» **WHAT THIS EXERCISE ASKS**
a. Name every category of business that the Paris expo article gives as part of the range of the anti-terrorism industry.
b. Reproduce verbatim the portion of the Paris expo article from "When asked how" to "and surveillance technologies.".

» **PROVIDED PASSAGE**
- - - - - - -
PARIS -- The beefy American wearing a black Sig Sauer polo shirt stood proudly next to the Sig M400, an impressive 40-inch, semi-automatic assault rifle with a 30-round clip, whose bullets can pierce flesh at nearly 3,000 feet per second. The gun, which has a list price of $1,313, was on display last week at Milipol, a global security conference and weapons expo that convened (purely by coincidence) in a small suburb outside of Paris. The event took place just three days after terrorists massacred 130 civilians and injured hundreds more in coordinated attacks across the French capital.
When asked how sales were going, the Sig Sauer rep simply grinned and declined to reply. The answer, though, is fairly obvious: Sales will likely be very good this year -- not just for Sig Sauer, but for the hundreds of defense and weapons companies that sell to the international anti-terrorism market.
In less than two weeks since the Paris terror attacks, several European finance ministers have proposed to expand their anti-terrorism security budgets. Those budgets, in turn, will mean more business for enterprises that cater to this wide market. The range of services and products within the industry run a wide gamut, including but not limited to: gun manufacturers, drone makers, bomb detection firms, companies that make armored tanks and surveillance technologies.
Almost 1,000 companies displayed their wares at the recent Paris expo. Held just an hour north of the city while the manhunt for alleged terror suspect Salah Abdeslam was going on there, the event offered a glimpse into Europe's increasingly militarized future. While Americans have become accustomed to SWAT teams and armored police trucks filled with Rambo-lookalikes, it's relatively rare in Europe, where many cops patrol the streets with nothing more than batons.
- - - - - - -
» **GIVEN ENTRIES**
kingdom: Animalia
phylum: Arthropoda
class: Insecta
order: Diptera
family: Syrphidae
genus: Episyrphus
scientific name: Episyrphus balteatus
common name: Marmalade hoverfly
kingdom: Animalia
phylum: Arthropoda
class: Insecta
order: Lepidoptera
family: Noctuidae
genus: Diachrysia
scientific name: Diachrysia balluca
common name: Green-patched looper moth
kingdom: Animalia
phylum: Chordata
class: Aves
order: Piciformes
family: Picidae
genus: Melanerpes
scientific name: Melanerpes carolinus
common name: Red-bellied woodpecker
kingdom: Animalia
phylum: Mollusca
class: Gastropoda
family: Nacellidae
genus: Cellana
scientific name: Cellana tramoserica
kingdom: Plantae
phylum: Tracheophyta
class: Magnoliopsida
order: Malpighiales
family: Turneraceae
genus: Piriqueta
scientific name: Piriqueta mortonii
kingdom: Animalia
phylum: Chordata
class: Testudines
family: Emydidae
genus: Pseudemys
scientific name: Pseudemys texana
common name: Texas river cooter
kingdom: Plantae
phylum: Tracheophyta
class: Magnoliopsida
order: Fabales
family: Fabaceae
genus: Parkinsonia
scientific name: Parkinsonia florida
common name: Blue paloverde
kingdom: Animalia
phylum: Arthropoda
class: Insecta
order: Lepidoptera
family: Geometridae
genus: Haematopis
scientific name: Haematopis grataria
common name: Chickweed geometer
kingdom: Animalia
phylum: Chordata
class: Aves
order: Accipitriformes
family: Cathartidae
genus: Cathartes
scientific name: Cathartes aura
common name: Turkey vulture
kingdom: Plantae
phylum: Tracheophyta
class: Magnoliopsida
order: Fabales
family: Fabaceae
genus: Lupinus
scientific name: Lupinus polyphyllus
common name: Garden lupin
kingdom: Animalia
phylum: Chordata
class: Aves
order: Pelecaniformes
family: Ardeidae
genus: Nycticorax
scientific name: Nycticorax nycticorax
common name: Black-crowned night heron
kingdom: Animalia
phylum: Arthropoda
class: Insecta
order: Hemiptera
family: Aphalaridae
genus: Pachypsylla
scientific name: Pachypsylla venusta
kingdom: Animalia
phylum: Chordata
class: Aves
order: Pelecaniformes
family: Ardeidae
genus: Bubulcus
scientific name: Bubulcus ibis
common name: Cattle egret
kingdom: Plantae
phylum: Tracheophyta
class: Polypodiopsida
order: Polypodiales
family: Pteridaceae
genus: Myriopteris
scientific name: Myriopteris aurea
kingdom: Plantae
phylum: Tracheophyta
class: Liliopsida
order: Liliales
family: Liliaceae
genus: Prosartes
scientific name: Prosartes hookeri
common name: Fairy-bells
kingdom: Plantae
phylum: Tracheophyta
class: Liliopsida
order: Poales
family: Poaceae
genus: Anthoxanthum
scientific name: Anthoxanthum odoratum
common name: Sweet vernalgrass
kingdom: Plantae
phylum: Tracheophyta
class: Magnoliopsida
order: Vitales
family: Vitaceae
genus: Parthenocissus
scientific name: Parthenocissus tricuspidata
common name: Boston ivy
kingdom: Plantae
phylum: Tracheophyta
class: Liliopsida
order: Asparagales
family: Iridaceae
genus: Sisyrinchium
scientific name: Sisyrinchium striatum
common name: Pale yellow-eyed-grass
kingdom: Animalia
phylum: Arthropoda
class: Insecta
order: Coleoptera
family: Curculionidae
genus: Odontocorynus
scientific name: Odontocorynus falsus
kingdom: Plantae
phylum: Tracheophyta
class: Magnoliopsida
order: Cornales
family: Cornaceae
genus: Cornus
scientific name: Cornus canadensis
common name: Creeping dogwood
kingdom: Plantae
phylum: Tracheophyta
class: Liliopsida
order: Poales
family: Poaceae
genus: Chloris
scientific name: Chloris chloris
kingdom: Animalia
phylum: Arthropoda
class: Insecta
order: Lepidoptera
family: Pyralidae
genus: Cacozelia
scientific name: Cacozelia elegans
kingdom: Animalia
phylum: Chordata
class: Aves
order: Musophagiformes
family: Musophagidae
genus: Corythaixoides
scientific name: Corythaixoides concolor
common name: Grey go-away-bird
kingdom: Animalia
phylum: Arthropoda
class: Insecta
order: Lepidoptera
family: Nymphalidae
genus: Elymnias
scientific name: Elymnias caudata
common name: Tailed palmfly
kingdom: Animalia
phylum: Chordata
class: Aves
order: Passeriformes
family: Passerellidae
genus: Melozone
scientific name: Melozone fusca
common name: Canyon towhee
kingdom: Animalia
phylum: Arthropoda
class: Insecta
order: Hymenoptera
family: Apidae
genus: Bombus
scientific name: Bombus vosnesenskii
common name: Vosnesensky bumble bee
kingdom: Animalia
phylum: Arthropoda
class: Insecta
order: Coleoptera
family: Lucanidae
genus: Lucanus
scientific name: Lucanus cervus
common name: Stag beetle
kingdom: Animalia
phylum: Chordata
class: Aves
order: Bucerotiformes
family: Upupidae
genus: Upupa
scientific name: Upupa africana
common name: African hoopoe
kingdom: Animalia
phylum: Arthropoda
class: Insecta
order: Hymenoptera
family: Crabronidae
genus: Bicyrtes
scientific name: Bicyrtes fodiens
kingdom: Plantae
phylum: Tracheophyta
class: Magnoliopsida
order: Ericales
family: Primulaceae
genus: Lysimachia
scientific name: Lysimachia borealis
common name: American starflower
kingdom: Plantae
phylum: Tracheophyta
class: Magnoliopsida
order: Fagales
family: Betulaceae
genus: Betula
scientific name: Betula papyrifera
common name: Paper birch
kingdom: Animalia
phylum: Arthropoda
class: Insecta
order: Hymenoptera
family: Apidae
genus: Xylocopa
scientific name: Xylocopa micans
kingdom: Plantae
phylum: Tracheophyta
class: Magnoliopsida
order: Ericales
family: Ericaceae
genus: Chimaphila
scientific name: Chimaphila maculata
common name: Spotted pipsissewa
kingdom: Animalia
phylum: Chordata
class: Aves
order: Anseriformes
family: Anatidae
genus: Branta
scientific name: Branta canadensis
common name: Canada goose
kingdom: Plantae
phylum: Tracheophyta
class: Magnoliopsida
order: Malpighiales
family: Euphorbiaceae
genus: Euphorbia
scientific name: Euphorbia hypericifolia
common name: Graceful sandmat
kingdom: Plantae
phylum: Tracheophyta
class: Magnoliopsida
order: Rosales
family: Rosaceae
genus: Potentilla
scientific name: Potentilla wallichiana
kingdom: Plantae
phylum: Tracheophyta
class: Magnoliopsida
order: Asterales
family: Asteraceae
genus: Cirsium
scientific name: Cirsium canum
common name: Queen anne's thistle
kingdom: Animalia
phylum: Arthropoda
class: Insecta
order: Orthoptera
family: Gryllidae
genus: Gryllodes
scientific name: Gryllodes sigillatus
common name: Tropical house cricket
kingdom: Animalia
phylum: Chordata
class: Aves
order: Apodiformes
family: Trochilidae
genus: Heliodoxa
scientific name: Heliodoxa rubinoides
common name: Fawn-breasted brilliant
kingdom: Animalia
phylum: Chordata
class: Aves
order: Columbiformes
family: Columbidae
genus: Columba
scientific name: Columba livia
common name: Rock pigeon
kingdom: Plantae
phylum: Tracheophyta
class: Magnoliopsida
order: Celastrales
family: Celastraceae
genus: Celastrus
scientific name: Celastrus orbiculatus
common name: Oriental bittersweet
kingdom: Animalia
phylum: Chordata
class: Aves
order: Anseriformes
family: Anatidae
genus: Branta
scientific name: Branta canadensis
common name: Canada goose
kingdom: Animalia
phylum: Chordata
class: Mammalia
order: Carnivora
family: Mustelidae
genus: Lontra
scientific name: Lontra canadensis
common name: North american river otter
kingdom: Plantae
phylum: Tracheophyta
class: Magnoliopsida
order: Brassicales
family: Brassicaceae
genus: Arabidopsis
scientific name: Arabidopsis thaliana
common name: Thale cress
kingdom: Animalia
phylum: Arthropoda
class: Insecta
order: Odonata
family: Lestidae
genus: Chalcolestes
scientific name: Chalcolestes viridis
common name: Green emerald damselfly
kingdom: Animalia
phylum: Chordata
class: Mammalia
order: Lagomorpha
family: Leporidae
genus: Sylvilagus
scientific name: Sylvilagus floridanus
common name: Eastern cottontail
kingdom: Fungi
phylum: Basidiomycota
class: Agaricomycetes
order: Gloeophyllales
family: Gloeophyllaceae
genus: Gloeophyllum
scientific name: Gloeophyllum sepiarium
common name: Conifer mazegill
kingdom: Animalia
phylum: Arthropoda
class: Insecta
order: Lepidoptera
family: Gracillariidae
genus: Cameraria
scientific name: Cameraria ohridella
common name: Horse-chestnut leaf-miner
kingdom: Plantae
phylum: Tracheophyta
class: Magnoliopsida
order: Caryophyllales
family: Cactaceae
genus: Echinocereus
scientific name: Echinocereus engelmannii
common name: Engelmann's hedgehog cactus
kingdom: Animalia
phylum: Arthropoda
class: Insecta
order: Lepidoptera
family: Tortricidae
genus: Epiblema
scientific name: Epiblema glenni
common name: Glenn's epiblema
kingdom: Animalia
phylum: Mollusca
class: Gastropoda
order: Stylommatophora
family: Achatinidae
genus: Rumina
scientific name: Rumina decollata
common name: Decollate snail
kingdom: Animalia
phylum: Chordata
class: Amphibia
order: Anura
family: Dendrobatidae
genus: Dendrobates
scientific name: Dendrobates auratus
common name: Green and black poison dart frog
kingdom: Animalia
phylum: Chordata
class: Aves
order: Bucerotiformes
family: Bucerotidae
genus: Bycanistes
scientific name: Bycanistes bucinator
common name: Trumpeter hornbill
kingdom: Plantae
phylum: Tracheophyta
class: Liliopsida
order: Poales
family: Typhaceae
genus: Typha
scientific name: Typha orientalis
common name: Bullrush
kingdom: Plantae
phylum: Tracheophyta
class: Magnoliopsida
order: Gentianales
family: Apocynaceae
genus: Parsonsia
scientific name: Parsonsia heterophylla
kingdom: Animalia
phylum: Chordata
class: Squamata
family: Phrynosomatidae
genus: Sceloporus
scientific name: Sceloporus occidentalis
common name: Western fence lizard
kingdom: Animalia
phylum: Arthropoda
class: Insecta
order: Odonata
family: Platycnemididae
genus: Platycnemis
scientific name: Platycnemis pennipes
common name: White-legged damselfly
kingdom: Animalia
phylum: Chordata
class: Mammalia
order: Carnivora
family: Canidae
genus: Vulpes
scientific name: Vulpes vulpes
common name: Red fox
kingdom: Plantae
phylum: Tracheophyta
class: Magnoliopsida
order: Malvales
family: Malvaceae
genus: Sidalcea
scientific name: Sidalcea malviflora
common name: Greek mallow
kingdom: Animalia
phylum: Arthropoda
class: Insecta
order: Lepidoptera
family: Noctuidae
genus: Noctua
- - - - - - -
» **FINAL RESULTS**
a.
- Gun manufacturers
- Drone makers
- Bomb detection firms
- Companies that make armored tanks
- Companies that make surveillance technologies

b.
When asked how sales were going, the Sig Sauer rep simply grinned and declined to reply. The answer, though, is fairly obvious: Sales will likely be very good this year -- not just for Sig Sauer, but for the hundreds of defense and weapons companies that sell to the international anti-terrorism market.
In less than two weeks since the Paris terror attacks, several European finance ministers have proposed to expand their anti-terrorism security budgets. Those budgets, in turn, will mean more business for enterprises that cater to this wide market. The range of services and products within the industry run a wide gamut, including but not limited to: gun manufacturers, drone makers, bomb detection firms, companies that make armored tanks and surveillance technologies.